Task brief :: Give back exactly the lines of the entries below from the line with "change management. |" to the line with "this happen? |", inclusive, and only those.

Transcribed page contents ::
##############################
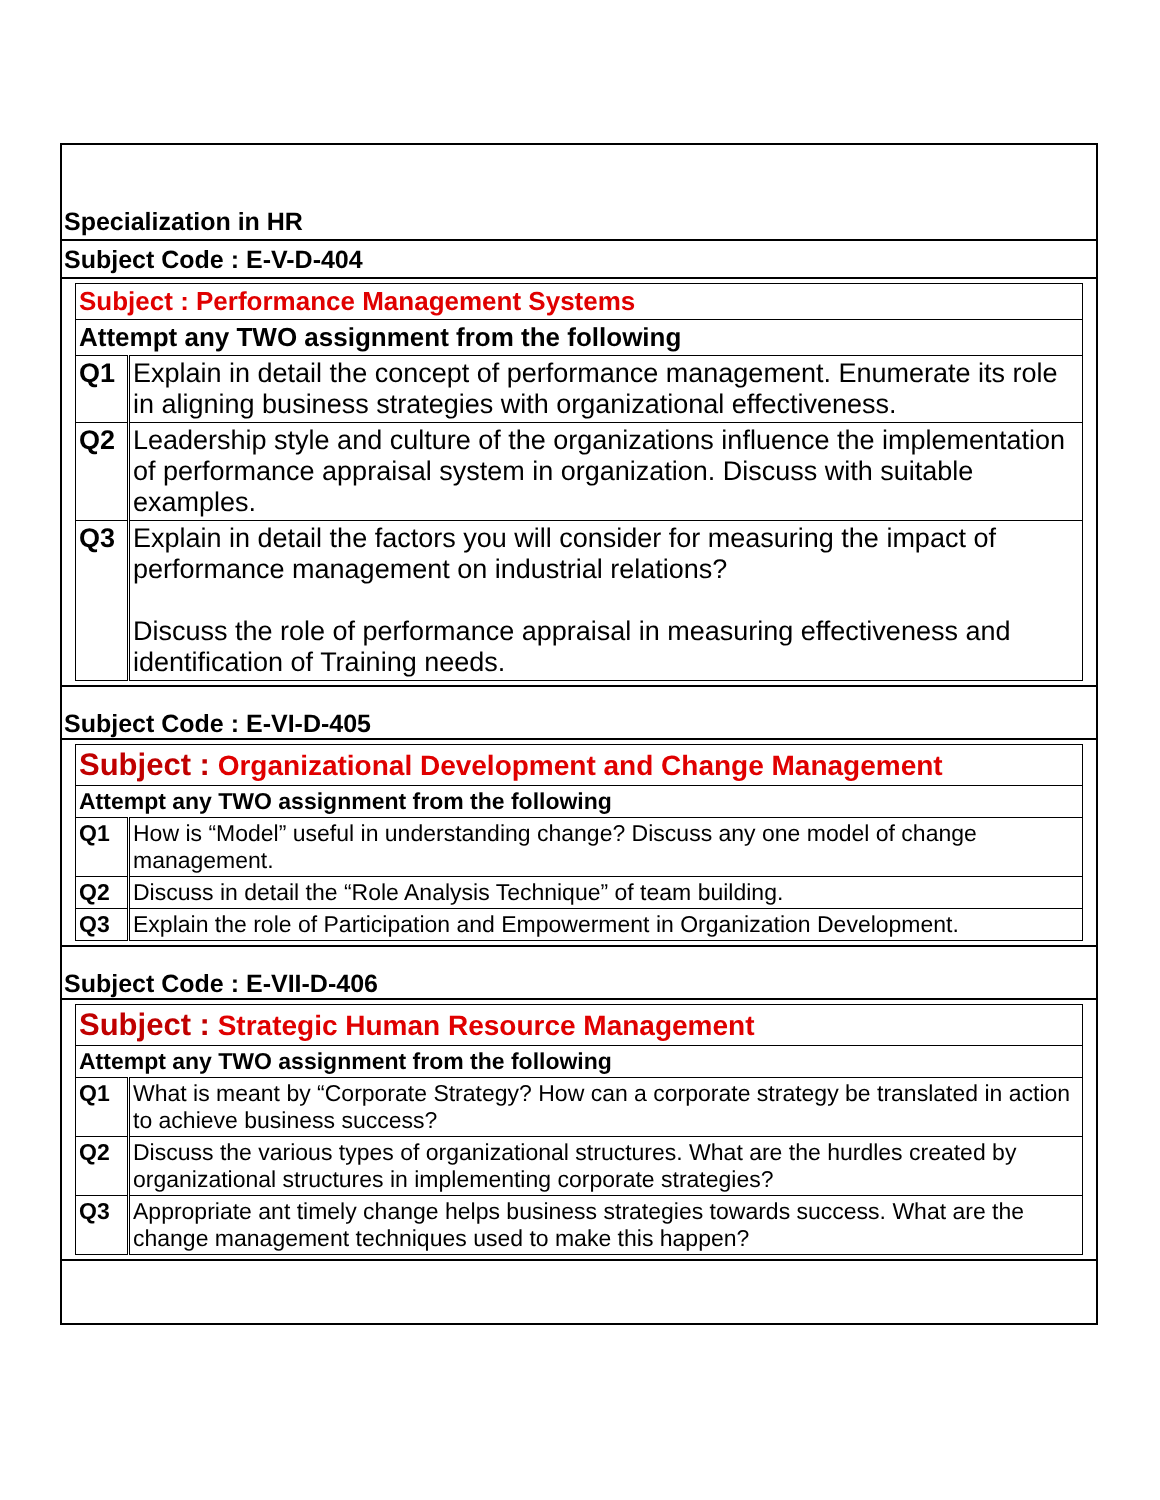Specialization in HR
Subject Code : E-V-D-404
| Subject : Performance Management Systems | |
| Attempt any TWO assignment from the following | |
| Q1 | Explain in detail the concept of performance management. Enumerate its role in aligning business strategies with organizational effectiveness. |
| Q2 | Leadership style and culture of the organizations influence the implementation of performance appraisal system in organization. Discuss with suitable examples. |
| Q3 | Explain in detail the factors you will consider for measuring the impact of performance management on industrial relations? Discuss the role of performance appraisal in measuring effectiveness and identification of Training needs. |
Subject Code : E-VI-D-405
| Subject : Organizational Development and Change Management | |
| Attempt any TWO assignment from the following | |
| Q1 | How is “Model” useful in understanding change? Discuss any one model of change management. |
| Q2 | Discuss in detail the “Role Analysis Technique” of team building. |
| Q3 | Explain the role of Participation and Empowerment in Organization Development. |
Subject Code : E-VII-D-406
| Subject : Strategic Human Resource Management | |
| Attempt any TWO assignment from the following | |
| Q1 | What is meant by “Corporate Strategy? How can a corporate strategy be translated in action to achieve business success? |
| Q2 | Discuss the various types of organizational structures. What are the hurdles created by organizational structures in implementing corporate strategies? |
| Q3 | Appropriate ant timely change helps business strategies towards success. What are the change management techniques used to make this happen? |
##############################
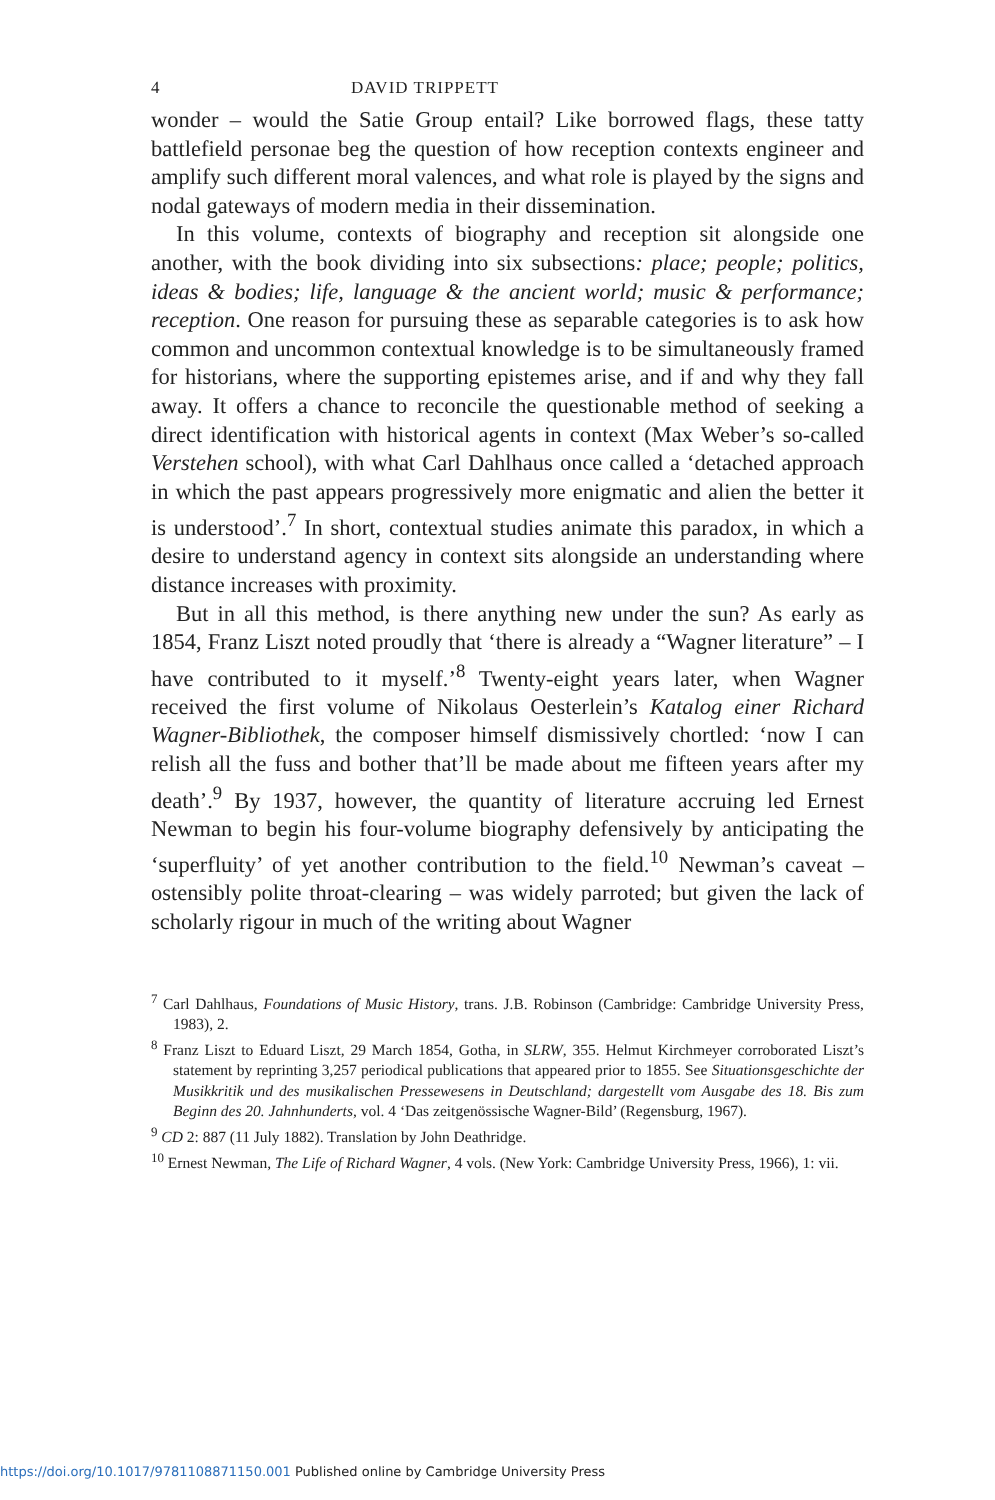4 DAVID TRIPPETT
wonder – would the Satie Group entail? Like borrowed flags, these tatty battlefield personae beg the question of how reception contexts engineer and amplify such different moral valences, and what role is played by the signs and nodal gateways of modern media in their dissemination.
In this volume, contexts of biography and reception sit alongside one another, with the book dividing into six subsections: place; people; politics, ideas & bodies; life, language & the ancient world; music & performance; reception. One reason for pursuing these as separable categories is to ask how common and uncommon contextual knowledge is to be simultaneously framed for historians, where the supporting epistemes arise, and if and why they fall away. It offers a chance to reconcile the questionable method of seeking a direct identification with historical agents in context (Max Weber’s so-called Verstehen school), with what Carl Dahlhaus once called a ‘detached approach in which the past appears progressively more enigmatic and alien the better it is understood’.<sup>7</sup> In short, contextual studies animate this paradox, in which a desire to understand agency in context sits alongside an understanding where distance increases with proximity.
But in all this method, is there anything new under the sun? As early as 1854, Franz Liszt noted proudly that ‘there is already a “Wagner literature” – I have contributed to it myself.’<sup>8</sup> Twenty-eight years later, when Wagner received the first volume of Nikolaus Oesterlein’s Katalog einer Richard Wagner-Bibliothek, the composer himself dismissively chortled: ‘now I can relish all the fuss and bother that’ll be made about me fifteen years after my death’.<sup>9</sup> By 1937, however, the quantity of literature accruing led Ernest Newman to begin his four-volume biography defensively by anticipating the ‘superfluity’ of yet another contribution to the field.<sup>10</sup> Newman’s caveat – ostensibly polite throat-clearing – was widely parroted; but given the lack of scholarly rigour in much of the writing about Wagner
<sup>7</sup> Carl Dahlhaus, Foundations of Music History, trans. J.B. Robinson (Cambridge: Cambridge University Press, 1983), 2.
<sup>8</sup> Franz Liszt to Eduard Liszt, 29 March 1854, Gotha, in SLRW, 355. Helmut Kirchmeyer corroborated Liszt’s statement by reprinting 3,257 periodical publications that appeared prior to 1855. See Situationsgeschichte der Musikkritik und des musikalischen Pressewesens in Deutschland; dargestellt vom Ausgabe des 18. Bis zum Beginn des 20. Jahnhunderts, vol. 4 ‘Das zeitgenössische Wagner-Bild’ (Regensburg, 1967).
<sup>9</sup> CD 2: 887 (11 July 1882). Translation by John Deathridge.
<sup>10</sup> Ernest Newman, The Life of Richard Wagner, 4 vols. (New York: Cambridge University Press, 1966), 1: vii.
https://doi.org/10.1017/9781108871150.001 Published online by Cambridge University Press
##############################
Your solution ::
| Q1 | How is “Model” useful in understanding change? Discuss any one model of change management. |
| Q2 | Discuss in detail the “Role Analysis Technique” of team building. |
| Q3 | Explain the role of Participation and Empowerment in Organization Development. |
Subject Code : E-VII-D-406
| Subject : Strategic Human Resource Management | |
| Attempt any TWO assignment from the following | |
| Q1 | What is meant by “Corporate Strategy? How can a corporate strategy be translated in action to achieve business success? |
| Q2 | Discuss the various types of organizational structures. What are the hurdles created by organizational structures in implementing corporate strategies? |
| Q3 | Appropriate ant timely change helps business strategies towards success. What are the change management techniques used to make this happen? |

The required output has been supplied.